§ Task description
Output all entries precisely.

[[ Source data open ]]

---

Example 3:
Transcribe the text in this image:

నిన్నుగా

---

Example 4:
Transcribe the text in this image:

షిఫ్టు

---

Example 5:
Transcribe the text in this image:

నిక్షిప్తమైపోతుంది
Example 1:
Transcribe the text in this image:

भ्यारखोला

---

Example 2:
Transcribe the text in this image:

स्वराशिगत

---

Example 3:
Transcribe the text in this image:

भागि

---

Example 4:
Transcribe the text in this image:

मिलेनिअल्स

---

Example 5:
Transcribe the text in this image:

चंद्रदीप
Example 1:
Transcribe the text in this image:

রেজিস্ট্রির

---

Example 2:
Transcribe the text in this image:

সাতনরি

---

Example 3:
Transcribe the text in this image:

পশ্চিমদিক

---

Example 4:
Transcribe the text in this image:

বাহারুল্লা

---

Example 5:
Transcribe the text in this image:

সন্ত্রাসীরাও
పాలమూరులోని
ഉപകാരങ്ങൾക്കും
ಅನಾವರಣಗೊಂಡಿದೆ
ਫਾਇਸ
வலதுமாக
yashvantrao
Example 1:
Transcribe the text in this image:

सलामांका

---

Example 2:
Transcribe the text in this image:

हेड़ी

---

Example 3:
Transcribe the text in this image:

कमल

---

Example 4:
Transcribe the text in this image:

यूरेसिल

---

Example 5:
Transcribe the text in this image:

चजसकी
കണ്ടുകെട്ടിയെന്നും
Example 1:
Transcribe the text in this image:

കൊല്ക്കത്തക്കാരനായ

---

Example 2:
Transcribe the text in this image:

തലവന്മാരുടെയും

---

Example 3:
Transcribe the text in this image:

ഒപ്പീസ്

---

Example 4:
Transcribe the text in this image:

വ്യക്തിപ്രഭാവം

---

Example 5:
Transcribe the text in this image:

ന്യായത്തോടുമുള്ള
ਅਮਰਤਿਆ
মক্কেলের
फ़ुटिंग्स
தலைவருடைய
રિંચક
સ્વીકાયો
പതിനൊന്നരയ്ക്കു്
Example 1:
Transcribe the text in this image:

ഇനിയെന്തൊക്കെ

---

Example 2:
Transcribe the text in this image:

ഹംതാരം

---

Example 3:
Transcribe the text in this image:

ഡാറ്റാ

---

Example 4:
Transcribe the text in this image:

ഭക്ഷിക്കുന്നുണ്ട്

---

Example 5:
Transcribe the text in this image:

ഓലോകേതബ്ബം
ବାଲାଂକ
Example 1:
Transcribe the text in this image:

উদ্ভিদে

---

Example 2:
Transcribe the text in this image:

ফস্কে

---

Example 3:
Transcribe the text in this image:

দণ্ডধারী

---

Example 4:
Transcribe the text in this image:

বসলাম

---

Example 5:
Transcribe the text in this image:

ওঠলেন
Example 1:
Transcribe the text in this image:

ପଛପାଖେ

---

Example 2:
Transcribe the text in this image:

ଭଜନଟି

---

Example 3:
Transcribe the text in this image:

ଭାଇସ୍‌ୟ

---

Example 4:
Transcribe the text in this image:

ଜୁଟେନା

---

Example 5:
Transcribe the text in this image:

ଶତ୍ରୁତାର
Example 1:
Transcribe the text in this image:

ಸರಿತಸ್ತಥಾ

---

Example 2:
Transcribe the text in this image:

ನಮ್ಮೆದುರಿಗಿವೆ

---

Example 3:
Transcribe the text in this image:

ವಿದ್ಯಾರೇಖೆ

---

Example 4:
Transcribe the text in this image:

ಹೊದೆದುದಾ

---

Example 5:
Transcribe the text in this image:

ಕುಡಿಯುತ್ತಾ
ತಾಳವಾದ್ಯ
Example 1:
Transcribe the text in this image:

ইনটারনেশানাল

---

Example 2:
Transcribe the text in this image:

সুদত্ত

[[ Source data closed ]]

§ Result of the exercise
---

Example 3:
Transcribe the text in this image:

నిన్నుగా

---

Example 4:
Transcribe the text in this image:

షిఫ్టు

---

Example 5:
Transcribe the text in this image:

నిక్షిప్తమైపోతుంది
Example 1:
Transcribe the text in this image:

भ्यारखोला

---

Example 2:
Transcribe the text in this image:

स्वराशिगत

---

Example 3:
Transcribe the text in this image:

भागि

---

Example 4:
Transcribe the text in this image:

मिलेनिअल्स

---

Example 5:
Transcribe the text in this image:

चंद्रदीप
Example 1:
Transcribe the text in this image:

রেজিস্ট্রির

---

Example 2:
Transcribe the text in this image:

সাতনরি

---

Example 3:
Transcribe the text in this image:

পশ্চিমদিক

---

Example 4:
Transcribe the text in this image:

বাহারুল্লা

---

Example 5:
Transcribe the text in this image:

সন্ত্রাসীরাও
పాలమూరులోని
ഉപകാരങ്ങൾക്കും
ಅನಾವರಣಗೊಂಡಿದೆ
ਫਾਇਸ
வலதுமாக
yashvantrao
Example 1:
Transcribe the text in this image:

सलामांका

---

Example 2:
Transcribe the text in this image:

हेड़ी

---

Example 3:
Transcribe the text in this image:

कमल

---

Example 4:
Transcribe the text in this image:

यूरेसिल

---

Example 5:
Transcribe the text in this image:

चजसकी
കണ്ടുകെട്ടിയെന്നും
Example 1:
Transcribe the text in this image:

കൊല്ക്കത്തക്കാരനായ

---

Example 2:
Transcribe the text in this image:

തലവന്മാരുടെയും

---

Example 3:
Transcribe the text in this image:

ഒപ്പീസ്

---

Example 4:
Transcribe the text in this image:

വ്യക്തിപ്രഭാവം

---

Example 5:
Transcribe the text in this image:

ന്യായത്തോടുമുള്ള
ਅਮਰਤਿਆ
মক্কেলের
फ़ुटिंग्स
தலைவருடைய
રિંચક
સ્વીકાયો
പതിനൊന്നരയ്ക്കു്
Example 1:
Transcribe the text in this image:

ഇനിയെന്തൊക്കെ

---

Example 2:
Transcribe the text in this image:

ഹംതാരം

---

Example 3:
Transcribe the text in this image:

ഡാറ്റാ

---

Example 4:
Transcribe the text in this image:

ഭക്ഷിക്കുന്നുണ്ട്

---

Example 5:
Transcribe the text in this image:

ഓലോകേതബ്ബം
ବାଲାଂକ
Example 1:
Transcribe the text in this image:

উদ্ভিদে

---

Example 2:
Transcribe the text in this image:

ফস্কে

---

Example 3:
Transcribe the text in this image:

দণ্ডধারী

---

Example 4:
Transcribe the text in this image:

বসলাম

---

Example 5:
Transcribe the text in this image:

ওঠলেন
Example 1:
Transcribe the text in this image:

ପଛପାଖେ

---

Example 2:
Transcribe the text in this image:

ଭଜନଟି

---

Example 3:
Transcribe the text in this image:

ଭାଇସ୍‌ୟ

---

Example 4:
Transcribe the text in this image:

ଜୁଟେନା

---

Example 5:
Transcribe the text in this image:

ଶତ୍ରୁତାର
Example 1:
Transcribe the text in this image:

ಸರಿತಸ್ತಥಾ

---

Example 2:
Transcribe the text in this image:

ನಮ್ಮೆದುರಿಗಿವೆ

---

Example 3:
Transcribe the text in this image:

ವಿದ್ಯಾರೇಖೆ

---

Example 4:
Transcribe the text in this image:

ಹೊದೆದುದಾ

---

Example 5:
Transcribe the text in this image:

ಕುಡಿಯುತ್ತಾ
ತಾಳವಾದ್ಯ
Example 1:
Transcribe the text in this image:

ইনটারনেশানাল

---

Example 2:
Transcribe the text in this image:

সুদত্ত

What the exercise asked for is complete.